____ Excerto do texto
2.2. Apreciação do objeto do recurso
Vem posta em causa na apelação a parte do despacho saneador em que se julgou improcedente a exceção de prescrição arguida pela ré na contestação, defendendo a apelante dever a mesma ser julgada procedente.
O tribunal de 1.ª instância teve em conta o prazo de prescrição de 3 anos e considerou o dia 17-02-2022 como a data prevista para o termo de tal prazo, o que não vem posto em causa na apelação.
A discordância da apelante reporta-se à conclusão, constante da decisão recorrida, de que o indicado prazo não se completou, por se ter considerado interrompida a prescrição por força do estatuído no artigo 323.º, n.º 2, do Código Civil.
Consta da fundamentação da decisão recorrida, além do mais, o seguinte:
O prazo ordinário de prescrição é de vinte anos (artigo 309.º do Código Civil) sendo que o legislador estabelece alguns prazos mais curtos de prescrição, que denomina prescrições presuntivas.
O sinistro em causa nestes autos ocorreu em 12.09.2018.
O prazo de prescrição de cinco anos previsto no artigo 121.º, n.º 2, do Regime Jurídico do Contrato de Seguro, aprovado pelo DL n.º 72/2008, de 16 de abril, não é aplicável ao sinistro, sendo de aplicar o prazo prescricional presuntivo de três anos.
Donde o terminus do prazo prescricional ocorrido em 17 de fevereiro de 2022, com a suspensão dos prazos decorrentes dos Lei n.º 1-A/2020, de 19 de março e da Lei n.º 4-B/2021, de 1 de fevereiro
A presente ação foi intentada pelas Autoras em 15 de fevereiro de 2022.
A Ré foi citada a 23 de fevereiro de 2022.
O prazo prescricional (no caso, de três anos) pode ser interrompido, designadamente com a citação nos termos do disposto no artigo 323.º do Código Civil sendo que, se esta não ocorrer cinco dias depois de ter sido requerida, por causa não imputável ao requerente, têm-se a prescrição por interrompida logo que decorram cinco dias, e a anulação da citação não impede o efeito interruptivo (n.º 2 e 3).
Estabelece-se, no n.º 2 deste artigo um mecanismo de acautelamento da posição do titular do direito, aplicável na hipótese de a citação ou notificação não se realizar no prazo de cinco dias depois de ter sido requerida, por causa não imputável ao requerente, portanto, sem culpa sua. Nessa situação, a interrupção opera logo que decorram esses cinco dias. Relevante é, pois, a ausência de culpa por parte do autor ou requerente.
Não se vislumbra qualquer razão imputável às Autoras da citação ter procedido apenas a 23 de fevereiro de 2022.
Pelo exposto, improcede a exceção invocada pela Ré.
________
Exercícios propostos
(1) Responda às seguintes perguntas com base no excerto:
(a) Em que data ocorreu o sinistro em causa nos autos?
(b) Em que data foi intentada a ação pelas Autoras?
(c) Em que data foi citada a Ré?
(2) Enumere todos os diplomas legais referidos no excerto.
(3) Prolongue o excerto sobre a prescrição, retomando-o a seguir à sua última frase.
____ Dados fornecidos
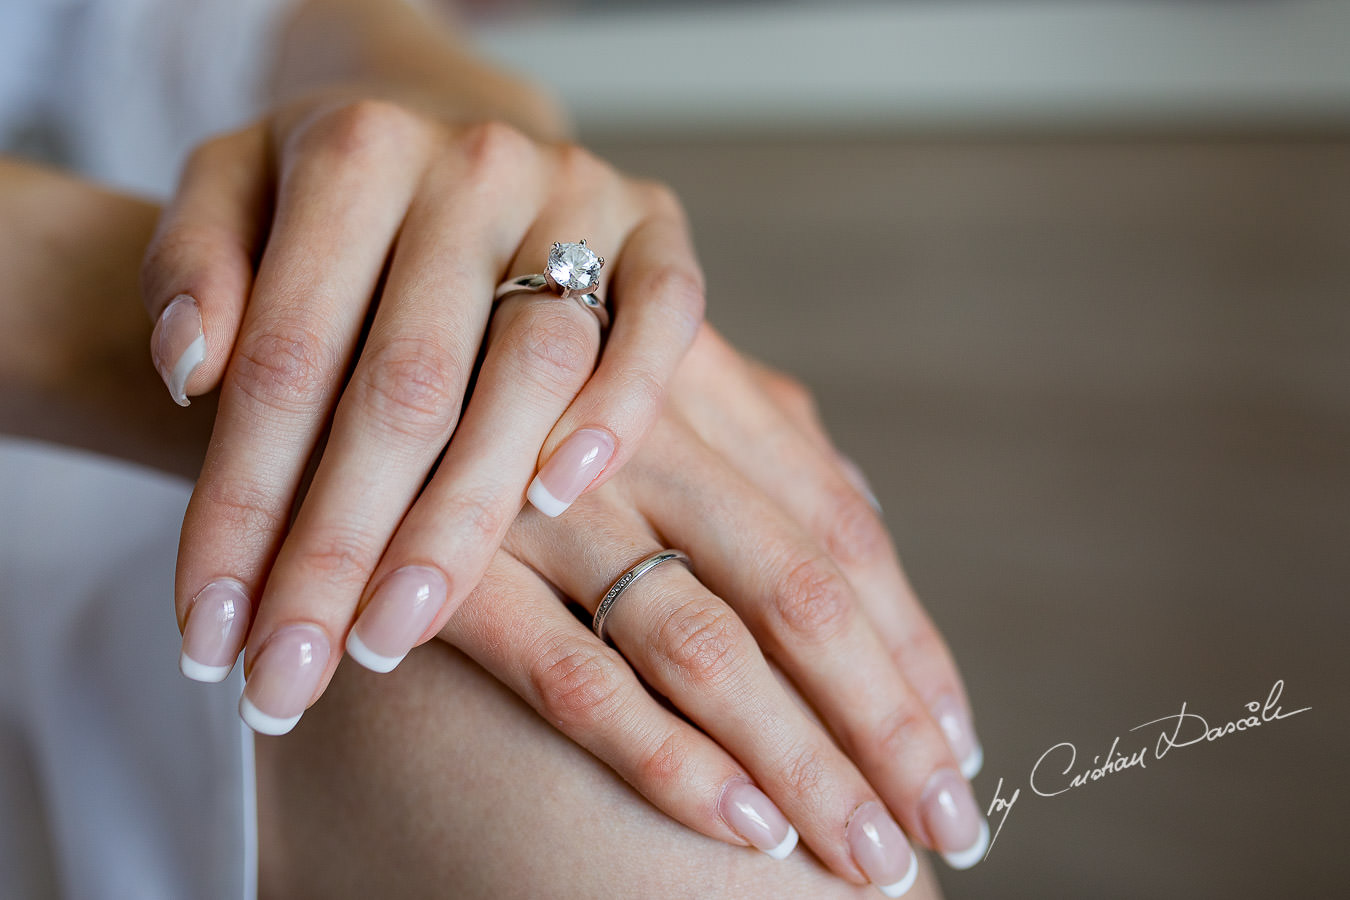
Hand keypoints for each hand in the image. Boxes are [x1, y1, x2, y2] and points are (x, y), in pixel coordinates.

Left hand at [147, 97, 704, 713]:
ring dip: (466, 514)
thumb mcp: (231, 188)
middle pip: (404, 386)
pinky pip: (663, 316)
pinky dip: (619, 407)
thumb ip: (189, 259)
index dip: (239, 507)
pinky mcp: (657, 225)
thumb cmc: (336, 198)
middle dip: (341, 550)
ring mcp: (576, 192)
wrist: (455, 140)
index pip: (284, 358)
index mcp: (353, 149)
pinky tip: (557, 498)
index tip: (210, 634)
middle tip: (294, 676)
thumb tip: (187, 366)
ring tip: (396, 632)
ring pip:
________
Respostas
(1)
(a) Em 12.09.2018.
(b) Em 15 de fevereiro de 2022.
(c) Em 23 de fevereiro de 2022.

(2)
- Código Civil
- Regime Jurídico do Contrato de Seguro, aprovado pelo DL n.º 72/2008, de 16 de abril
- Lei n.º 1-A/2020, de 19 de março
- Lei n.º 4-B/2021, de 1 de fevereiro

(3)
Discordando deste entendimento, a apelante alega que a ação não foi intentada até cinco dias antes da data prevista para o termo do prazo de prescrição, defendendo que tal impede o funcionamento do benefício interruptivo previsto no n.º 2 do citado artigo 323.º; mais alega que as autoras não requereram que fosse determinada a citação urgente e que a citação só se realizou após o termo do prazo de prescrição.
Vejamos se lhe assiste razão.
Assente que o dia 17-02-2022 constitui a data prevista para o termo do prazo de prescrição, conforme considerou a 1.ª instância e não vem questionado na apelação, cumpre apreciar se foi praticado algum ato com a virtualidade de o interromper em momento anterior.
Sob a epígrafe Interrupção promovida pelo titular, o artigo 323.º do Código Civil dispõe o seguinte: 1. A prescrição interrompe-se pela citação ou notificação judicial de qualquer ato que exprima, direta ou indiretamente, a intenção de exercer o direito, seja qual for o processo a que o ato pertence e ainda que o tribunal seja incompetente. 2. Se a citação ou notificação se não fizer dentro de cinco dias depois de ter sido requerida, por causa não imputável ao requerente, tem-se a prescrição por interrompida logo que decorram os cinco dias. 3. A anulação da citação ou notificação não impede o efeito interruptivo previsto nos números anteriores. 4. É equiparado à citação ou notificação, para efeitos deste artigo, qualquer outro meio judicial pelo qual se dê conhecimento do ato àquele contra quem o direito pode ser exercido.
Decorre deste artigo que a interrupção da prescrição opera pela citação ou notificação judicial de qualquer ato que exprima, direta ou indiretamente, a intenção de exercer o direito, seja qual for o processo a que o ato pertence e ainda que o tribunal seja incompetente.
Em anotação ao preceito, explica Júlio Gomes (Comentário ao Código Civil: Parte Geral, Coord. Luís Carvalho Fernandes/José Brandão Proença, Lisboa, Universidade Católica Editora, 2014, págs. 772-773) o seguinte: «(…) no nosso regime, apenas a prática de atos judiciais (citação, notificação judicial ou qualquer outro meio judicial pelo qual se dá conhecimento ao ato àquele contra quem o direito pode ser exercido) pode operar a interrupção da prescrição. (…) Sublinhe-se que do mesmo modo que a mera propositura da ação não é, em si mesma, suficiente para interromper a prescrição – ao contrário do que sucede em matéria de caducidade em que a propositura da ação impede a caducidade, face ao disposto no artigo 331.º – também não o serão atos que sejam legalmente equiparados à propositura da ação».
Afirma Rita Canas da Silva (CÓDIGO CIVIL: Anotado, Coord. Ana Prata, volume I, Coimbra, Almedina, 2017, pág. 395): «Porque a interrupção da prescrição só opera por esta forma e porque se trata de atos judiciais que poderão registar atrasos, a posição do credor é acautelada, considerando-se a prescrição interrompida no prazo indicado no n.º 2».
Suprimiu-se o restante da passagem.